Problem description: Each line of the material must be reproduced exactly; pictures stay out.

Given information:

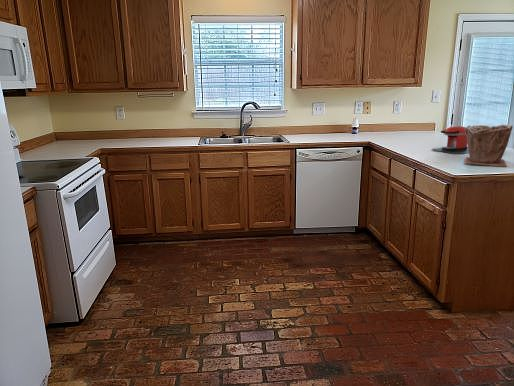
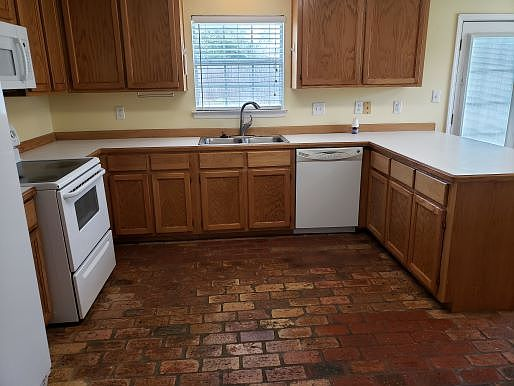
- coffee maker [432,125,469,155]
- plant pot [464,124,514,167]
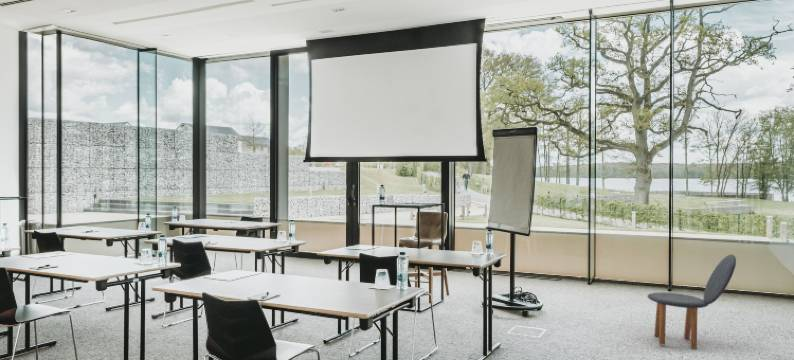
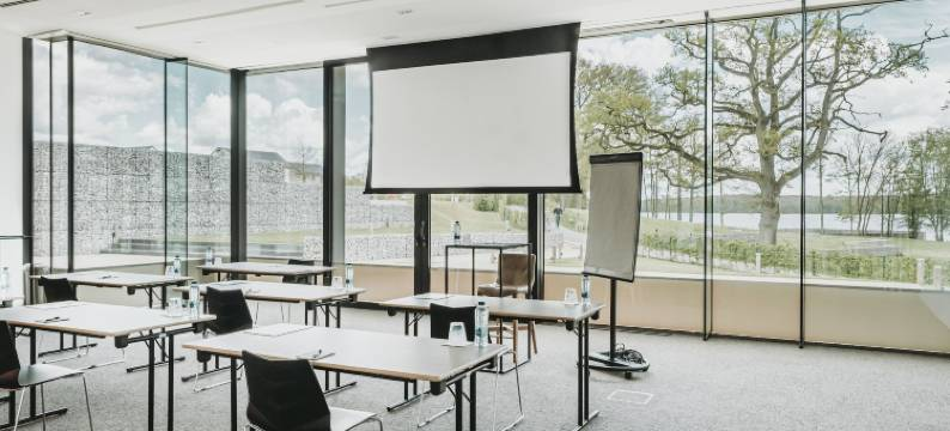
- chair [646,253,737,350]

Response to this task:
- coffee maker [432,125,469,155]
- plant pot [464,124,514,167]
- chair [646,253,737,350]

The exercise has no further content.